42 years ago, Carleton College seniors Bill Heinemann, Paul Dillenberger, and Don Rawitsch, searching for a way to get kids interested in western expansion, invented The Oregon Trail. Mental Floss has a lengthy feature about the genesis and history of the game, and it’s a truly fascinating read.

Originally intended to be a board game, The Oregon Trail first entertained and educated Minnesota kids via teletype, and then a few years later, with the cooperation of the Minnesota Educational Computing Consortium (also known as MECC, an acronym any old school Trail players might be familiar with) moved over to the Apple II. From there the game went from text-based to four-color graphics, and started using phrases like “You have died of dysentery.”
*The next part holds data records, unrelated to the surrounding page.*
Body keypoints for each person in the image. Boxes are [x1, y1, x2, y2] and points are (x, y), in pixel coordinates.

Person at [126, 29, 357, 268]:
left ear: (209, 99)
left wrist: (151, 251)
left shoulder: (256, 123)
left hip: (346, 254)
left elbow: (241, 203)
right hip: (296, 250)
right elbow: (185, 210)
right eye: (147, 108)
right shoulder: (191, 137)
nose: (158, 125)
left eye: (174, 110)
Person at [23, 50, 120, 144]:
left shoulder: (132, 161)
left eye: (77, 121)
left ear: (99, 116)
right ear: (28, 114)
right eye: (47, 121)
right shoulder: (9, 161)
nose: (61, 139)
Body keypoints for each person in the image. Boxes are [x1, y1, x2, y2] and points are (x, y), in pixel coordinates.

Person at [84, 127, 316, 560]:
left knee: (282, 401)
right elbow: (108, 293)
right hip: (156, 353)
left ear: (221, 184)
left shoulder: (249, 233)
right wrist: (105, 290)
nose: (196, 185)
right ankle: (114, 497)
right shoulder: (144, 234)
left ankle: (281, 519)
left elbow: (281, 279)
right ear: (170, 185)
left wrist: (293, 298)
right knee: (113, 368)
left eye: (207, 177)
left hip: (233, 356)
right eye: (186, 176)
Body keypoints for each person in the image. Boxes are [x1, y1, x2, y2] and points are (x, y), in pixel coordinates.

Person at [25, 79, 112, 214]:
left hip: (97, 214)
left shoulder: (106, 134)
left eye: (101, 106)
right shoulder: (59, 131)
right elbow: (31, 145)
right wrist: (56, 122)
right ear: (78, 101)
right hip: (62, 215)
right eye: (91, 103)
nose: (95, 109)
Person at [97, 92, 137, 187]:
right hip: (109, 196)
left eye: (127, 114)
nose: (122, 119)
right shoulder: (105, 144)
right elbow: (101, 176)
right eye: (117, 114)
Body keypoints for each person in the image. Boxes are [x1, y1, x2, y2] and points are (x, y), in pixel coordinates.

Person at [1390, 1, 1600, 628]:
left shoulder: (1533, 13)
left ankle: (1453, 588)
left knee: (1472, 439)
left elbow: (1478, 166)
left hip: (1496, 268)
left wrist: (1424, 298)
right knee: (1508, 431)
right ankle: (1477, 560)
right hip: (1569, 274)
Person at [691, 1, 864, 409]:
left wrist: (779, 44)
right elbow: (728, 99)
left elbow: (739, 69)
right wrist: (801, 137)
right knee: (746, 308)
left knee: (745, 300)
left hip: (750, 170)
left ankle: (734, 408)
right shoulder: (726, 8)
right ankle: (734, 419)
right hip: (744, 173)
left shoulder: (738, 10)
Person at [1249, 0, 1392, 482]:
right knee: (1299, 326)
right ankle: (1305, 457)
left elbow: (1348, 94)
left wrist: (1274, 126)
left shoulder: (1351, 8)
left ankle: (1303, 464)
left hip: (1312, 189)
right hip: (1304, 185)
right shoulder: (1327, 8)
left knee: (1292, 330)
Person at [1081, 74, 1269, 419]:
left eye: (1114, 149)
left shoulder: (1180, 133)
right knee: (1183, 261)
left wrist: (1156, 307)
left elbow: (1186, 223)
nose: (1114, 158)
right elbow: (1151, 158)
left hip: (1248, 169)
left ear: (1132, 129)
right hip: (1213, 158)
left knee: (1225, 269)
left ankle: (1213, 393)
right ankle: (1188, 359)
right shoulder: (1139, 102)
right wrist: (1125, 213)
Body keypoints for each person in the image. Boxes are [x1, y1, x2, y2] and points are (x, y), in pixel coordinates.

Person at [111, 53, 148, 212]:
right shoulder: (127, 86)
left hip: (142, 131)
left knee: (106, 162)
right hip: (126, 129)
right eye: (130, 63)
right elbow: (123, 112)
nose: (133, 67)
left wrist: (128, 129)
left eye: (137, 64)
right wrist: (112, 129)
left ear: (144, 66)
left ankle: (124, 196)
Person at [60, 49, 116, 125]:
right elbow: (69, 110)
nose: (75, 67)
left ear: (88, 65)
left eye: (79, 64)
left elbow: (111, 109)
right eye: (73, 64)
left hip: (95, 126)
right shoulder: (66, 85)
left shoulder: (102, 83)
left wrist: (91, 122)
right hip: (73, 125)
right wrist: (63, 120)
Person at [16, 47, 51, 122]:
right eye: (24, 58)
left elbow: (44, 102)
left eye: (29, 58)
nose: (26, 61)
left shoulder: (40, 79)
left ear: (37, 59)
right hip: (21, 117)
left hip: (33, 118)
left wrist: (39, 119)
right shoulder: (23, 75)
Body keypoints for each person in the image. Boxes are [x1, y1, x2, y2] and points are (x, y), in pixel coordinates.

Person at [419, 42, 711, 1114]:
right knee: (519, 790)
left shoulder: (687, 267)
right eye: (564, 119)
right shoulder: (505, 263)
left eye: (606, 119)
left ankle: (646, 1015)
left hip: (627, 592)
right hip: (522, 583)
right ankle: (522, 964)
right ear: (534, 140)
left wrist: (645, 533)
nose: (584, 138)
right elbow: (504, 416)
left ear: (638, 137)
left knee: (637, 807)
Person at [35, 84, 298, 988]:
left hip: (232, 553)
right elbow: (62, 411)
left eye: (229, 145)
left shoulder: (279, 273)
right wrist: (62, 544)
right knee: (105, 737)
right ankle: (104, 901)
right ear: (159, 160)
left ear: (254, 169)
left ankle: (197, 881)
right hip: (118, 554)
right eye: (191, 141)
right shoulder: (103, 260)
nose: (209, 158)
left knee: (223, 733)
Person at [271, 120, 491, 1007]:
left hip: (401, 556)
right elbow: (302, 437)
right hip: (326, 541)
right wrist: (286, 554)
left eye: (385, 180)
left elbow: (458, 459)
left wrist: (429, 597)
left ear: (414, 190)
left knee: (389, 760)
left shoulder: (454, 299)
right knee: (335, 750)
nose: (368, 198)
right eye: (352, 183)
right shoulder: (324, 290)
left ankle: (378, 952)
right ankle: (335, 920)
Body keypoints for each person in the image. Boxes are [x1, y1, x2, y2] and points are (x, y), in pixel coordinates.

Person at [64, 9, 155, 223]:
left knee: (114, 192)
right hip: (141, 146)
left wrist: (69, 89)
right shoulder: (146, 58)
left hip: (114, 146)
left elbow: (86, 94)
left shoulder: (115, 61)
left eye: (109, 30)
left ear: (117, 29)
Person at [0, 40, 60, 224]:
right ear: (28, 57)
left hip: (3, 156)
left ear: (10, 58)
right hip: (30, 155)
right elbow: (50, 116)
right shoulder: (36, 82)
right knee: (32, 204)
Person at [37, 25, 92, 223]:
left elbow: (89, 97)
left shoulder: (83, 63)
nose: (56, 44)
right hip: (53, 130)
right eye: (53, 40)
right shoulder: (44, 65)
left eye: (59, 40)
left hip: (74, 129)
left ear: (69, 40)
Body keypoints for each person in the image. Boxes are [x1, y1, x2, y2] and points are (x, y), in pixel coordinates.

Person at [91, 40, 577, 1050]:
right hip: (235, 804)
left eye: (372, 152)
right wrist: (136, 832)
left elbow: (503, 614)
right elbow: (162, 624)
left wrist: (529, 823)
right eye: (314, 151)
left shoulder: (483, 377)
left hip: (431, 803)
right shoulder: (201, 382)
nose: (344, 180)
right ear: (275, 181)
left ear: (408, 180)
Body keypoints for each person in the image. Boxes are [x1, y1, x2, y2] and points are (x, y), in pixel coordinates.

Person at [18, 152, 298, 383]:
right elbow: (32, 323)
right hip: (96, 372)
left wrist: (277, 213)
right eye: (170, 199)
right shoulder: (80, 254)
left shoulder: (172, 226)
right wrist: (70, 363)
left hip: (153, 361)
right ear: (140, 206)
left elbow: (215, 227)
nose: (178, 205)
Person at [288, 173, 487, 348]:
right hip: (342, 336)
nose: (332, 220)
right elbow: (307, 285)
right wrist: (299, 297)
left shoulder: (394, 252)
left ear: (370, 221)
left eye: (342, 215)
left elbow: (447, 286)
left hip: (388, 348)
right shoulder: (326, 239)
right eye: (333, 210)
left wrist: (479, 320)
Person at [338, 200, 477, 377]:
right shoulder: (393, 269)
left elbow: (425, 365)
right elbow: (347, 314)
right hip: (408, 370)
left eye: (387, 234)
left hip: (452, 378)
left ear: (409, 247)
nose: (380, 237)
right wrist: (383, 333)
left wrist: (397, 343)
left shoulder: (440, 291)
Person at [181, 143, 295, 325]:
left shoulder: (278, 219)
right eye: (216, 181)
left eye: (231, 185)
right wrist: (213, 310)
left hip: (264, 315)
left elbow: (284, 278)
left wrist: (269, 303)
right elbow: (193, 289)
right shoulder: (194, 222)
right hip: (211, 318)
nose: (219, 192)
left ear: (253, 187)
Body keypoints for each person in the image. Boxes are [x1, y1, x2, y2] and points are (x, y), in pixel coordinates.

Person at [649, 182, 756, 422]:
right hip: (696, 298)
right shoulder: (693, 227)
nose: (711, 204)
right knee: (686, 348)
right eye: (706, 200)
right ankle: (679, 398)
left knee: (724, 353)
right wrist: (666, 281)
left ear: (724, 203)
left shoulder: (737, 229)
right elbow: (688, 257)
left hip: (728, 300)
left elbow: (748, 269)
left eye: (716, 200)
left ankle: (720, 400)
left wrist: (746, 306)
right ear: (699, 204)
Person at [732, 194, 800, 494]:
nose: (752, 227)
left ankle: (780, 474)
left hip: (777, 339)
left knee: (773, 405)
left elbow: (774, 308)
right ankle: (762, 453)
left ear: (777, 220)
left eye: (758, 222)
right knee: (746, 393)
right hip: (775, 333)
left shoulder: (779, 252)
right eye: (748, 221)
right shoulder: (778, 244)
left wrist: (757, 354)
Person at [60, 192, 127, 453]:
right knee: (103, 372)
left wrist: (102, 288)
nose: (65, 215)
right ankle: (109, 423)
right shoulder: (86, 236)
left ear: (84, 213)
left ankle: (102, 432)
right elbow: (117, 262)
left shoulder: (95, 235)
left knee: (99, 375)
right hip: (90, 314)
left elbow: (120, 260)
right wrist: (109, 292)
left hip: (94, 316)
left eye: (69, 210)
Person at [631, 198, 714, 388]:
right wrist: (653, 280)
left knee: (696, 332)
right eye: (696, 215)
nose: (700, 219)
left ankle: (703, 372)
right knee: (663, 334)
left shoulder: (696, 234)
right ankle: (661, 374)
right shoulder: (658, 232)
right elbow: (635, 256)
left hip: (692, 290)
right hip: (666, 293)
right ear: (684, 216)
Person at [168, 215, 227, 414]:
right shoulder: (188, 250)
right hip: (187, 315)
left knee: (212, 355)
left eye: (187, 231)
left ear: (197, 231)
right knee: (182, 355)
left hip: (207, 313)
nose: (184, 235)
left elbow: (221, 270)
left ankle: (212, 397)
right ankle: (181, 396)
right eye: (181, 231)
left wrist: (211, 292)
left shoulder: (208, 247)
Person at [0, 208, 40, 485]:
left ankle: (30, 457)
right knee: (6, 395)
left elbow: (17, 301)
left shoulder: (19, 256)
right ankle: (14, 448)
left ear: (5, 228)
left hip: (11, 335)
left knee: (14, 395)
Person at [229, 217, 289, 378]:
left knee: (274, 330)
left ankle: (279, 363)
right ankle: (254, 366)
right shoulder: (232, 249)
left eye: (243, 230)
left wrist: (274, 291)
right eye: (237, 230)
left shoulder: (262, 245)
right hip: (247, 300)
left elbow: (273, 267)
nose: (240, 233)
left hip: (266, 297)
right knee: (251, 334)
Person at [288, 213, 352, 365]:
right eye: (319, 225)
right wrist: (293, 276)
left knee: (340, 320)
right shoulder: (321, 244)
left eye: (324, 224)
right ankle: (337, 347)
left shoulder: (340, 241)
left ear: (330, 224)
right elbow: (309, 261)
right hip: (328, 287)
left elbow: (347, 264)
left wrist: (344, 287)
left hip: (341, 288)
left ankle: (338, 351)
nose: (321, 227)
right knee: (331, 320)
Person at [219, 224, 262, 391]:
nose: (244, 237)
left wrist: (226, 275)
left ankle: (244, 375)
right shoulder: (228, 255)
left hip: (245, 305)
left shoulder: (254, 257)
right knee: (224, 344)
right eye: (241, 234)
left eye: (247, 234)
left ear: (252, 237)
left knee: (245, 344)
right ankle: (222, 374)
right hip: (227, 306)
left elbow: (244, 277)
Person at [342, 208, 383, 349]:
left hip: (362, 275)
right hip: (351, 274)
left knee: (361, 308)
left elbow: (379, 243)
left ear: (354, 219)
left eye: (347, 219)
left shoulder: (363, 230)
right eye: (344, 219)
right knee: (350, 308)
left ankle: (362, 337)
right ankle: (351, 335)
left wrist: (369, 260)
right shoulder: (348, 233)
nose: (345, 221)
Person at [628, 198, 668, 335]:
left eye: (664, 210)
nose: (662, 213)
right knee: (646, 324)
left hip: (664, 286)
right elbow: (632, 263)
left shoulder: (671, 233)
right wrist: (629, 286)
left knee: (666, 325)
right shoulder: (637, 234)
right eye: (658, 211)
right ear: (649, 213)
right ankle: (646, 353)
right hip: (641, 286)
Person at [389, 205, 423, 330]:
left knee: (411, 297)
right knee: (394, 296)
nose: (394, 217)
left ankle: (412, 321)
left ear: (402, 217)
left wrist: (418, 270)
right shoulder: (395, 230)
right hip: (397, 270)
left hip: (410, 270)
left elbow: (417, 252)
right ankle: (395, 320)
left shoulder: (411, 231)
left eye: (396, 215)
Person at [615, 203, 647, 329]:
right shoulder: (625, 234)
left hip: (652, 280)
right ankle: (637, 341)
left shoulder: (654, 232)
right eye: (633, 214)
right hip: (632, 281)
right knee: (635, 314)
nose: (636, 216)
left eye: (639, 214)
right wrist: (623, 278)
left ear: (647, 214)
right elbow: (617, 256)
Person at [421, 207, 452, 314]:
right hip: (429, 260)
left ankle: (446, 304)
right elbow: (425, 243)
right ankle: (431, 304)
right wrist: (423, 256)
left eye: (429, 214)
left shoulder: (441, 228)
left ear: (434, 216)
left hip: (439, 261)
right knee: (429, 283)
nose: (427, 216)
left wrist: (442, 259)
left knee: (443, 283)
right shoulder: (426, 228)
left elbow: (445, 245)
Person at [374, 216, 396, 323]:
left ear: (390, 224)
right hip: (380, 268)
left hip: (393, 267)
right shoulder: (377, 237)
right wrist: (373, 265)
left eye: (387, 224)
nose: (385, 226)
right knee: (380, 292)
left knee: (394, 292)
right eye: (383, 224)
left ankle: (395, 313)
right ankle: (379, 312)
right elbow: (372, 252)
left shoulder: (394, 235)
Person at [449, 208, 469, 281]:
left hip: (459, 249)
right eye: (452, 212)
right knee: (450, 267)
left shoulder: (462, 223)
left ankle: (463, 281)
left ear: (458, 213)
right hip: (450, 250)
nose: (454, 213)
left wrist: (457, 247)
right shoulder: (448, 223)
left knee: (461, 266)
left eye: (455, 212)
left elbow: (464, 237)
Since the late ’70s, the game has had a number of iterations, including an iPhone-based version that’s been downloaded over 4 million times. In the ’90s, there was almost a version of the game that would have had Barbie traversing the road from Independence, Missouri to Oregon’s Willamette Valley. Thankfully, Mattel, who owned the game at the time, started hemorrhaging money around that time and that version of the game never came to fruition.

One sad note about the invention of Oregon Trail: Heinemann, Dillenberger, and Rawitsch never really made all that much money off the game. Still, Rawitsch says, it’s not a sore point. He told Mental Floss, “so many others had a hand making it what it became that we never think, ‘Gee, we got ripped off.’” He now works as a consultant to educational tech companies in the Chicago area, and Dillenberger and Heinemann are educators.